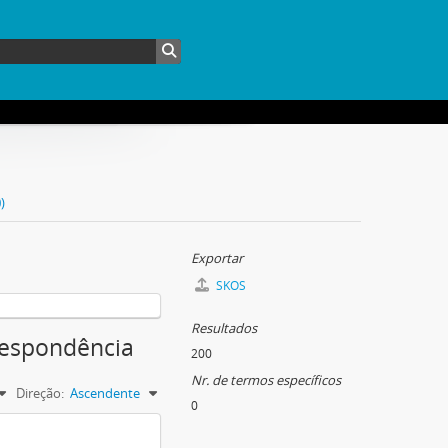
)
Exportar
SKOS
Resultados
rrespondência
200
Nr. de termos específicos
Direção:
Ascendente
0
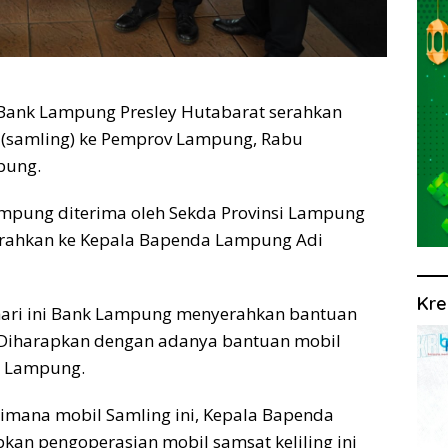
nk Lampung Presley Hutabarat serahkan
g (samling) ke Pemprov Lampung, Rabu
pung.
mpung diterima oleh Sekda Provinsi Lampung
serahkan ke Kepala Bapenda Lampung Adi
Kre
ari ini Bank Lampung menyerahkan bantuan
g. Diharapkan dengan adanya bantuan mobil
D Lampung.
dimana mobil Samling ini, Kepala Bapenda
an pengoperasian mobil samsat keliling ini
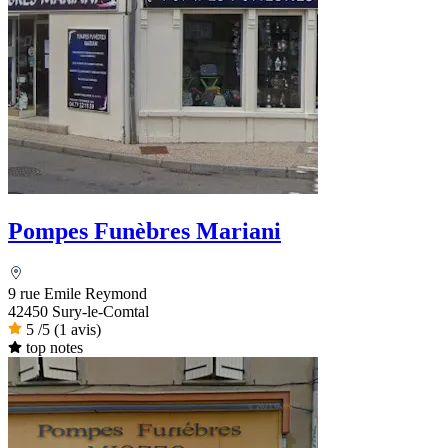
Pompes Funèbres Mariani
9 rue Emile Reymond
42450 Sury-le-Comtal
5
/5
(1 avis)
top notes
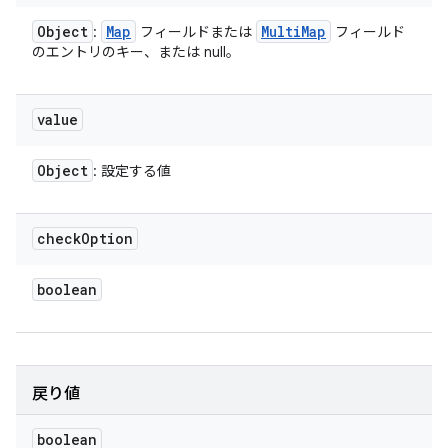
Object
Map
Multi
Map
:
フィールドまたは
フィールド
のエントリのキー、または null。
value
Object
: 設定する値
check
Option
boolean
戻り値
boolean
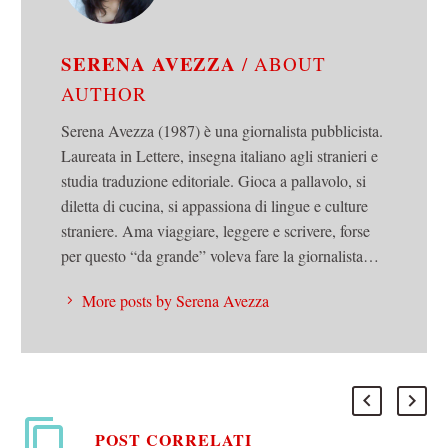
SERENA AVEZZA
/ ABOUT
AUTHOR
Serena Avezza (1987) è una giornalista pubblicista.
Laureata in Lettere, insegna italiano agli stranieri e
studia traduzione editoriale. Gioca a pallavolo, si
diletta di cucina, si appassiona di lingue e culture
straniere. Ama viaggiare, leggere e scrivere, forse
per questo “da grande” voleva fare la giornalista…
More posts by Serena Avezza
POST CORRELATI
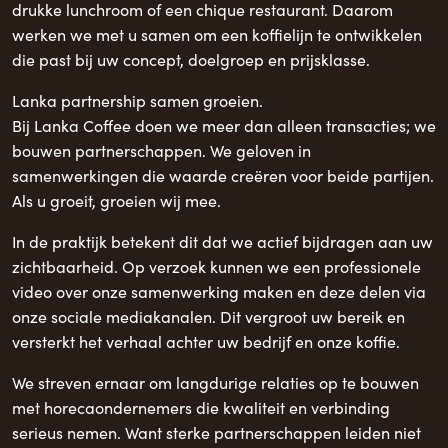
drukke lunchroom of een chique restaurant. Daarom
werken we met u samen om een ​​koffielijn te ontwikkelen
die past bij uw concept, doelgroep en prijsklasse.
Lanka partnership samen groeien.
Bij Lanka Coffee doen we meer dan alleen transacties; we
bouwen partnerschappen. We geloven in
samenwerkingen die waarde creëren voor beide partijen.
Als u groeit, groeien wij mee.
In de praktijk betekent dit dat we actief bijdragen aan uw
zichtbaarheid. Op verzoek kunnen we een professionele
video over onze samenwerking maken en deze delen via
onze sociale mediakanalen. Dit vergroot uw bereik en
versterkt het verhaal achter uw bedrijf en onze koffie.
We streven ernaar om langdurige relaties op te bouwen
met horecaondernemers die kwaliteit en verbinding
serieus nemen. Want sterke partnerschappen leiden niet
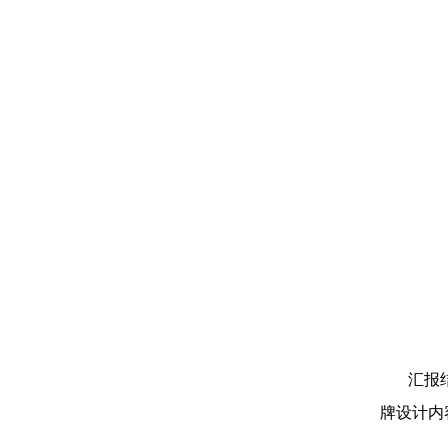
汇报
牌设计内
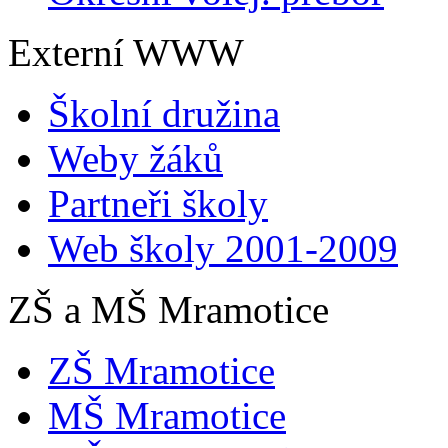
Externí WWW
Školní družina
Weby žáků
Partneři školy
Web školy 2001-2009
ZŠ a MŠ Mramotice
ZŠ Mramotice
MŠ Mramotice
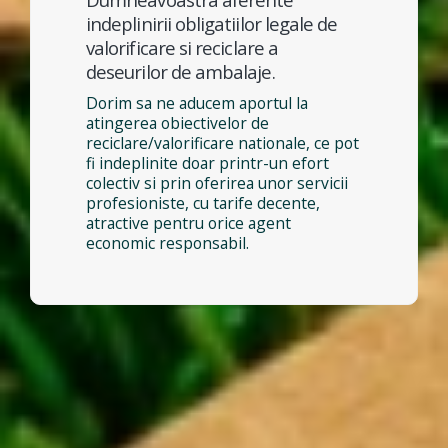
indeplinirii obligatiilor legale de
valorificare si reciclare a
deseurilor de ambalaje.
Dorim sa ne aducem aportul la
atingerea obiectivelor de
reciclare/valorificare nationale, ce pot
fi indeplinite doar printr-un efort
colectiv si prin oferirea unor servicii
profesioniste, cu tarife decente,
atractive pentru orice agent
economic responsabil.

Task to carry out => Print the listing again exactly as it appears, except for the pictures, which stay out.

Answer section =>
)
Exportar
SKOS
Resultados
rrespondência
200
Nr. de termos específicos
Direção:
Ascendente
0
nk Lampung Presley Hutabarat serahkan
g (samling) ke Pemprov Lampung, Rabu
pung.
mpung diterima oleh Sekda Provinsi Lampung
serahkan ke Kepala Bapenda Lampung Adi
Kre
ari ini Bank Lampung menyerahkan bantuan
g. Diharapkan dengan adanya bantuan mobil
D Lampung.
dimana mobil Samling ini, Kepala Bapenda
an pengoperasian mobil samsat keliling ini
Pompes Funèbres Mariani
9 rue Emile Reymond
42450 Sury-le-Comtal
5
/5
(1 avis)
top notes
Object
Map
Multi
Map
:
フィールドまたは
フィールド
のエントリのキー、または null。
value
Object
: 設定する値
check
Option
boolean
戻り値
boolean
SERENA AVEZZA
/ ABOUT
AUTHOR
Serena Avezza (1987) è una giornalista pubblicista.
Laureata in Lettere, insegna italiano agli stranieri e
studia traduzione editoriale. Gioca a pallavolo, si
diletta di cucina, si appassiona di lingue e culture
straniere. Ama viaggiare, leggere e scrivere, forse
per questo “da grande” voleva fare la giornalista…
More posts by Serena Avezza
POST CORRELATI
drukke lunchroom of een chique restaurant. Daarom
werken we met u samen om een ​​koffielijn te ontwikkelen
die past bij uw concept, doelgroep en prijsklasse.
Lanka partnership samen groeien.
Bij Lanka Coffee doen we meer dan alleen transacties; we
bouwen partnerschappen. We geloven in
samenwerkingen die waarde creëren voor beide partijen.
Als u groeit, groeien wij mee.
In de praktijk betekent dit dat we actief bijdragen aan uw
zichtbaarheid. Op verzoek kunnen we een professionele
video over onze samenwerking maken en deze delen via
onze sociale mediakanalen. Dit vergroot uw bereik en
versterkt het verhaal achter uw bedrijf en onze koffie.
We streven ernaar om langdurige relaties op te bouwen
met horecaondernemers die kwaliteit en verbinding
serieus nemen. Want sterke partnerschappen leiden niet
汇报
牌设计内
Externí WWW
Školní družina
Weby žáků
Partneři školy
Web školy 2001-2009
ZŠ a MŠ Mramotice
ZŠ Mramotice
MŠ Mramotice
indeplinirii obligatiilor legale de
valorificare si reciclare a
deseurilor de ambalaje.
Dorim sa ne aducem aportul la
atingerea obiectivelor de
reciclare/valorificare nationale, ce pot
fi indeplinite doar printr-un efort
colectiv si prin oferirea unor servicii
profesioniste, cu tarife decente,
atractive pentru orice agent
economic responsabil.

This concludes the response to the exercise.